*Instruction:* Write out the data below exactly, from its first line to the line containing "- [ ] Gravação de sessões", that line included.

········

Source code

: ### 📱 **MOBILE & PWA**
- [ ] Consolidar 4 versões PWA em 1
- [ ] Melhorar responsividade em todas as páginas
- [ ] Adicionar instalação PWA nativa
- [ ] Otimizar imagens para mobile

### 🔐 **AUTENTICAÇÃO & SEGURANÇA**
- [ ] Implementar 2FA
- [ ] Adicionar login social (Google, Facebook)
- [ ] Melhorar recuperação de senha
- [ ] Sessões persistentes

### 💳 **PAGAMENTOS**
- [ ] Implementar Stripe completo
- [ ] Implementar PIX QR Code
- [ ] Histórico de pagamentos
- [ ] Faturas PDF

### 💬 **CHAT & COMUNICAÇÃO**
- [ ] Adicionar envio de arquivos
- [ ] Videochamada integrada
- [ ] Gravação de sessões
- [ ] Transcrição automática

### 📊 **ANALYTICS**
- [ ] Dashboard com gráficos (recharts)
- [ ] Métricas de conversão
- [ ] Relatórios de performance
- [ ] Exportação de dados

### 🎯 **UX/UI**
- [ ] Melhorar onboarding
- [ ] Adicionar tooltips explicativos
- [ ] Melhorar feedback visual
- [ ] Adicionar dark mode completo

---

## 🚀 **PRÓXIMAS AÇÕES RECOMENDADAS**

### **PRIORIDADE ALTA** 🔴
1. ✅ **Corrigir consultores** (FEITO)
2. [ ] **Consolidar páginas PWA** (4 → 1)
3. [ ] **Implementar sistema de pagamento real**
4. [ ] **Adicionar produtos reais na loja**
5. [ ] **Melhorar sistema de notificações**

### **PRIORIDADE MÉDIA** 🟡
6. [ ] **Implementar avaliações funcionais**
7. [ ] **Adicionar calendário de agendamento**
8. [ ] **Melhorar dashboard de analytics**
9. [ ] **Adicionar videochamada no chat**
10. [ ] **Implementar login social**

········

*Written solution:*
Source code

: ### 📱 **MOBILE & PWA**
- [ ] Consolidar 4 versões PWA em 1
- [ ] Melhorar responsividade em todas as páginas
- [ ] Adicionar instalação PWA nativa
- [ ] Otimizar imagens para mobile

### 🔐 **AUTENTICAÇÃO & SEGURANÇA**
- [ ] Implementar 2FA
- [ ] Adicionar login social (Google, Facebook)
- [ ] Melhorar recuperação de senha
- [ ] Sessões persistentes

### 💳 **PAGAMENTOS**
- [ ] Implementar Stripe completo
- [ ] Implementar PIX QR Code
- [ ] Histórico de pagamentos
- [ ] Faturas PDF

### 💬 **CHAT & COMUNICAÇÃO**
- [ ] Adicionar envio de arquivos
- [ ] Videochamada integrada
- [ ] Gravação de sessões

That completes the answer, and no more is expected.